Tuttavia, sembra che qui Roth sia stato costretto, per ragioni produttive e di target, a dissimulare arbitrariamente la sua naturale autorialità, riducendo la violenza e i contenuti espliciti (nonostante Borderlands sia un videogioco vietato ai minori). Questo rappresenta una controtendenza rispetto a tutta la sua filmografia e si sarebbe dovuto (ma apparentemente non si poteva) osare di più. Anche la fotografia del film, da un punto di vista puramente estetico, pur non essendo sgradevole, risulta spesso insignificante, nonostante la gamma di gialli e verdi accattivanti che emergono a tratti dal generale piattume.

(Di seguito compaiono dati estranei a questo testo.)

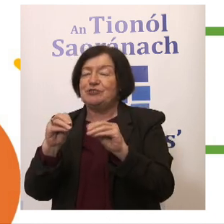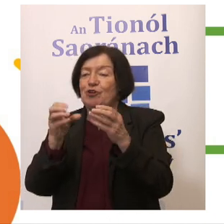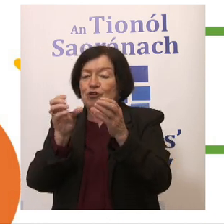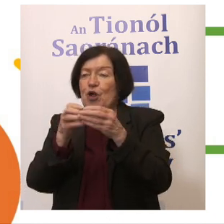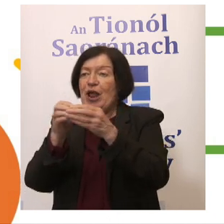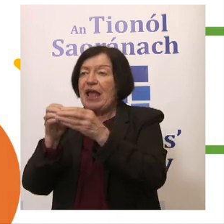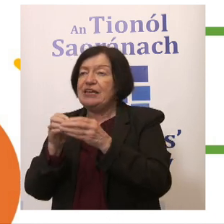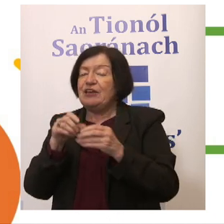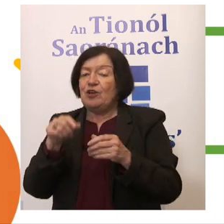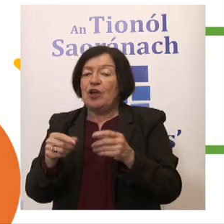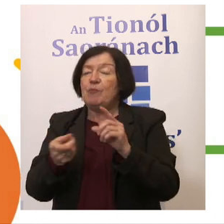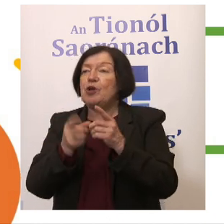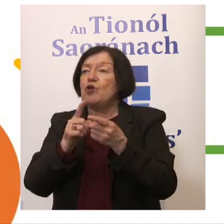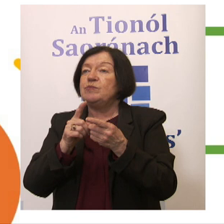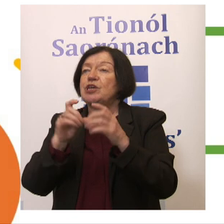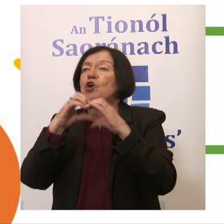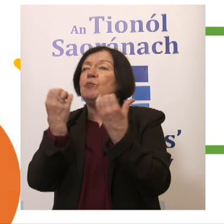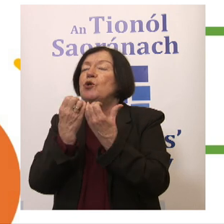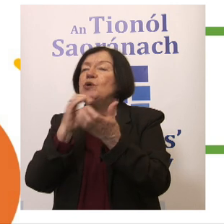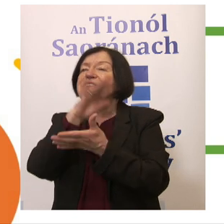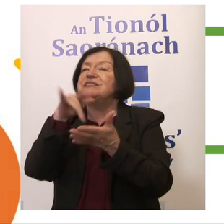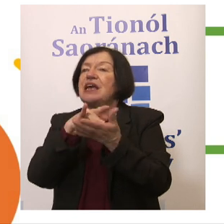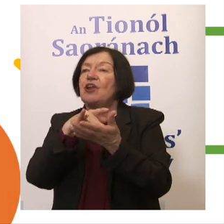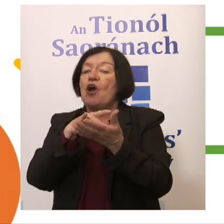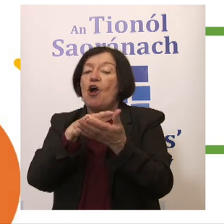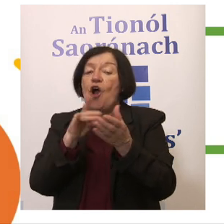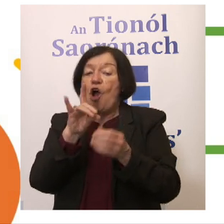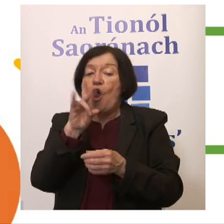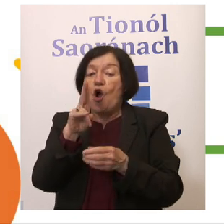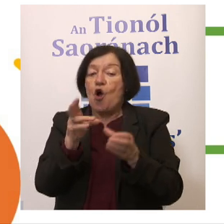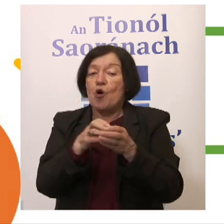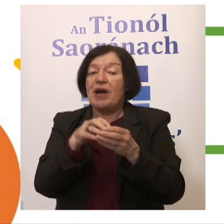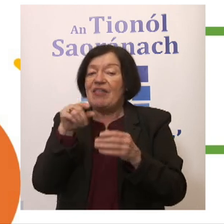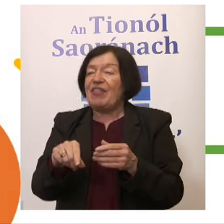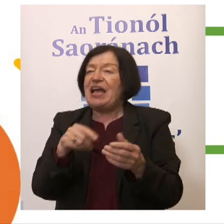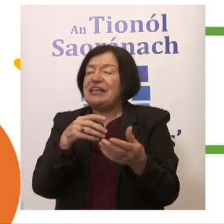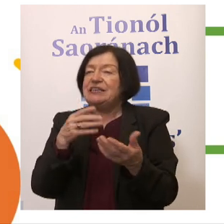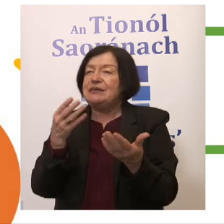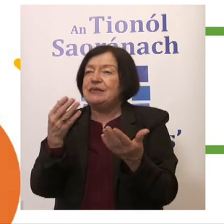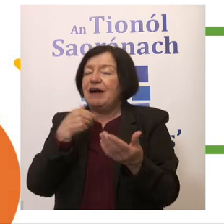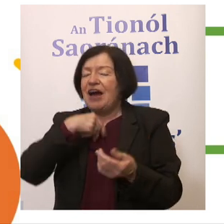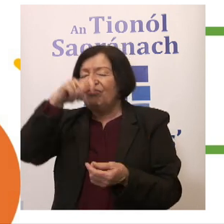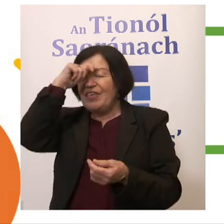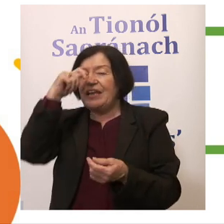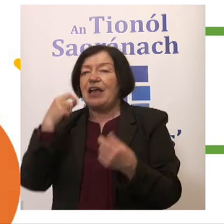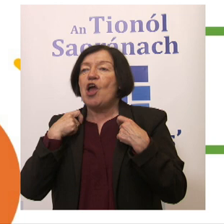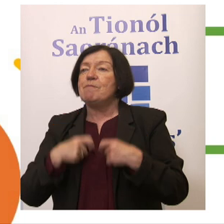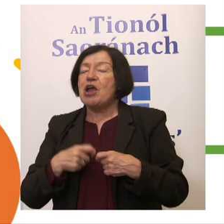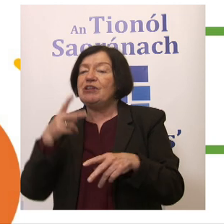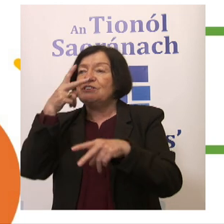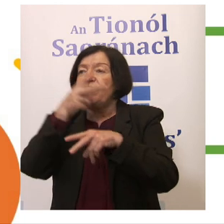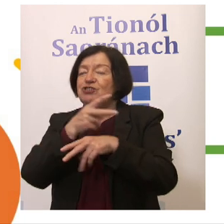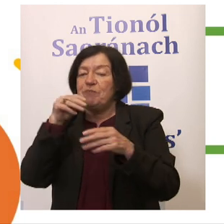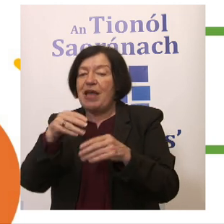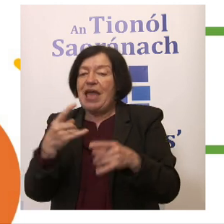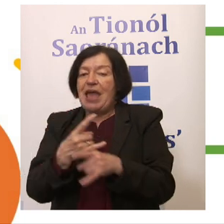a community centre or a community hub. And that's the type of thing that I think that a mayoral intervention might be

Il film abbonda di riferimenti visivi inutili a Star Wars. Il robot Claptrap, ad esempio, è una palese caricatura di R2-D2. L’incipit del film presenta una sorta di parodia di Darth Vader, mentre il finale, con festone e fuochi d’artificio, irrita e ricorda fastidiosamente l’ultima scena della trilogia originale di Lucas e company.

 

Sintesi

Borderlands diverte con la sua ironia e sarcasmo, ma perde impatto nella transizione da videogioco a blockbuster commerciale. Numerosi riferimenti ad altri film e registi risultano superflui, distraendo dall'essenza della trama invece di arricchirla.